<<<<

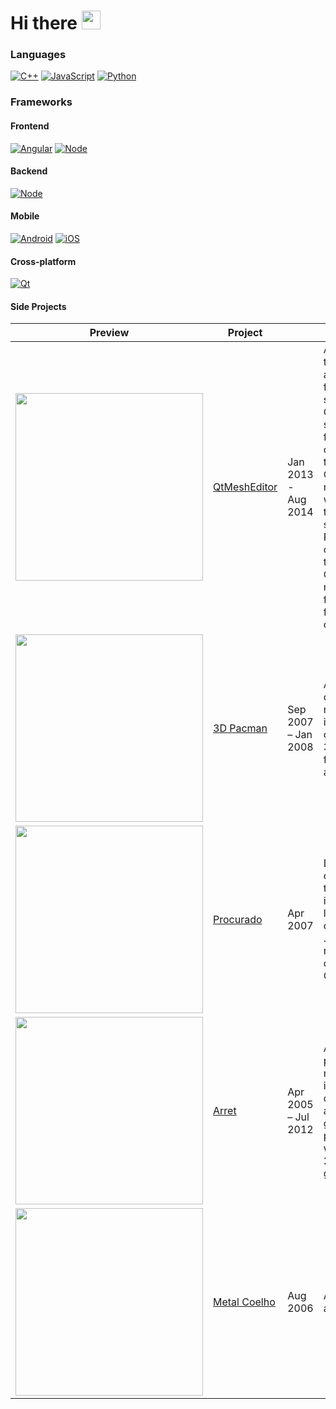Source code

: <a name="top"></a>
# Hi there <a href="https://ppl.moe/u/xanny/" target="_blank"><img src="https://raw.githubusercontent.com/devxan/devxan/master/wave.gif" width="30px"></a>

### Languages
[![C++](https://img.shields.io/badge/C%2B%2B-00599C?style=for-the-badge&logo=c%2B%2B&logoColor=white)](https://isocpp.org/)
[![JavaScript](https://img.shields.io/badge/JavaScript-323330?style=for-the-badge&logo=javascript&logoColor=F7DF1E)](https://github.com/fernandotonon)
[![Python](https://img.shields.io/badge/Python-14354C?style=for-the-badge&logo=python&logoColor=white)](https://github.com/fernandotonon)

### Frameworks

#### Frontend
[![Angular](https://img.shields.io/badge/Angular-AAAAAA?style=for-the-badge&logo=angular&logoColor=ff0000)](https://angular.io/)
[![Node](https://img.shields.io/badge/React-00599C?style=for-the-badge&logo=React&logoColor=ffffff)](https://github.com/fernandotonon)

#### Backend
[![Node](https://img.shields.io/badge/Node-34354C?style=for-the-badge&logo=javascript)](https://github.com/fernandotonon)

#### Mobile
[![Android](https://img.shields.io/badge/Android-3DDC84?style=for-the-badge&logo=android&logoColor=white)](https://developer.android.com)
[![iOS](https://img.shields.io/badge/iOS-000000?style=for-the-badge&logo=ios&logoColor=white)](https://developer.apple.com)

#### Cross-platform
[![Qt](https://img.shields.io/badge/Qt-5.15-41cd52.svg)](https://www.qt.io/)

#### Side Projects

|Preview|Project||Description|Technologies|
|---|---|---|---|---|
|<img src="https://drive.google.com/uc?id=1PdNz9a5H_AWbZvIHi19rShPn-njKFjNE" width="300px"></img>|[QtMeshEditor](https://github.com/fernandotonon/QtMeshEditor)|Jan 2013 - Aug 2014|A 3D Modelling tool I made to adapt models from different sources to Ogre3D skeleton/material format. I also contributed to the project OgreAssimp with minor bug fixing when building in the Linux system. A French contributor from the Ogre Community made a feature for splitting up to four different camera angles.|C++, Qt, Ogre, Assimp, CMake|
|<img src="https://drive.google.com/uc?id=1hgDptBEavPewDSpkUs4KaJMWOziGVkny" width="300px"></img>|[3D Pacman](https://bitbucket.org/hogpog/come-come-3d/src/master/)|Sep 2007 – Jan 2008|A remake of the classic pacman made for an indie game contest. Team: A 3D Designer, a fellow developer, and me|C++, Irrlicht|
|<img src="https://drive.google.com/uc?id=1o4jqxg5uFRrk6y0EYU_Go-5vPPL4TNzZ" width="300px"></img>|[Procurado](https://bitbucket.org/hogpog/procurado/src/master/)|Apr 2007|Draft of a car chasing game. In this game, I’ve implemented loading the 3D objects from .OBJ format and rendering them directly on OpenGL.|C++, SDL, OpenGL|
|<img src="https://drive.google.com/uc?id=1I2B-_a9y09oQNPpq8h5rpMN6YZoGtxBJ" width="300px"></img>|[Arret](https://github.com/fernandotonon/arret_antigo)|Apr 2005 – Jul 2012|A MMORPG project (the first mistake of most indie developers). It is a client-server game, the project started with an idea of a 2D game and grew to 3D.|C++, SDL, Boost::Asio, Ogre3D, Qt, PostgreSQL|
|<img src="https://drive.google.com/uc?id=1QUyUa0sd_0_CTv_vRbZ8cFrYfUSl8VCr" width="300px"></img>|[Metal Coelho](https://bitbucket.org/hogpog/metal-coelho/src/master/)|Aug 2006|A game made for a game contest.|C++, SDL|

>>>>

_Work instruction_. Render every line of the listing above as a JSON list of strings, one string per line, skipping blank lines and leaving the picture out.

_Solution to the problem_.
[
  "Source code",
  ": <a name=\"top\"></a>",
  "# Hi there <a href=\"https://ppl.moe/u/xanny/\" target=\"_blank\"><img src=\"https://raw.githubusercontent.com/devxan/devxan/master/wave.gif\" width=\"30px\"></a>",
  "### Languages",
  "[![C++](https://img.shields.io/badge/C%2B%2B-00599C?style=for-the-badge&logo=c%2B%2B&logoColor=white)](https://isocpp.org/)",
  "[![JavaScript](https://img.shields.io/badge/JavaScript-323330?style=for-the-badge&logo=javascript&logoColor=F7DF1E)](https://github.com/fernandotonon)",
  "[![Python](https://img.shields.io/badge/Python-14354C?style=for-the-badge&logo=python&logoColor=white)](https://github.com/fernandotonon)",
  "### Frameworks",
  "#### Frontend",
  "[![Angular](https://img.shields.io/badge/Angular-AAAAAA?style=for-the-badge&logo=angular&logoColor=ff0000)](https://angular.io/)",
  "[![Node](https://img.shields.io/badge/React-00599C?style=for-the-badge&logo=React&logoColor=ffffff)](https://github.com/fernandotonon)",
  "#### Backend",
  "[![Node](https://img.shields.io/badge/Node-34354C?style=for-the-badge&logo=javascript)](https://github.com/fernandotonon)",
  "#### Mobile",
  "[![Android](https://img.shields.io/badge/Android-3DDC84?style=for-the-badge&logo=android&logoColor=white)](https://developer.android.com)",
  "[![iOS](https://img.shields.io/badge/iOS-000000?style=for-the-badge&logo=ios&logoColor=white)](https://developer.apple.com)",
  "#### Cross-platform",
  "[![Qt](https://img.shields.io/badge/Qt-5.15-41cd52.svg)](https://www.qt.io/)",
  "#### Side Projects",
  "|Preview|Project||Description|Technologies|",
  "|---|---|---|---|---|",
  "|<img src=\"https://drive.google.com/uc?id=1PdNz9a5H_AWbZvIHi19rShPn-njKFjNE\" width=\"300px\"></img>|[QtMeshEditor](https://github.com/fernandotonon/QtMeshEditor)|Jan 2013 - Aug 2014|A 3D Modelling tool I made to adapt models from different sources to Ogre3D skeleton/material format. I also contributed to the project OgreAssimp with minor bug fixing when building in the Linux system. A French contributor from the Ogre Community made a feature for splitting up to four different camera angles.|C++, Qt, Ogre, Assimp, CMake|",
  "|<img src=\"https://drive.google.com/uc?id=1hgDptBEavPewDSpkUs4KaJMWOziGVkny\" width=\"300px\"></img>|[3D Pacman](https://bitbucket.org/hogpog/come-come-3d/src/master/)|Sep 2007 – Jan 2008|A remake of the classic pacman made for an indie game contest. Team: A 3D Designer, a fellow developer, and me|C++, Irrlicht|",
  "|<img src=\"https://drive.google.com/uc?id=1o4jqxg5uFRrk6y0EYU_Go-5vPPL4TNzZ\" width=\"300px\"></img>|[Procurado](https://bitbucket.org/hogpog/procurado/src/master/)|Apr 2007|Draft of a car chasing game. In this game, I’ve implemented loading the 3D objects from .OBJ format and rendering them directly on OpenGL.|C++, SDL, OpenGL|",
  "|<img src=\"https://drive.google.com/uc?id=1I2B-_a9y09oQNPpq8h5rpMN6YZoGtxBJ\" width=\"300px\"></img>|[Arret](https://github.com/fernandotonon/arret_antigo)|Apr 2005 – Jul 2012|A MMORPG project (the first mistake of most indie developers). It is a client-server game, the project started with an idea of a 2D game and grew to 3D.|C++, SDL, Boost::Asio, Ogre3D, Qt, PostgreSQL|",
  "|<img src=\"https://drive.google.com/uc?id=1QUyUa0sd_0_CTv_vRbZ8cFrYfUSl8VCr\" width=\"300px\"></img>|[Metal Coelho](https://bitbucket.org/hogpog/metal-coelho/src/master/)|Aug 2006|A game made for a game contest.|C++, SDL|"
]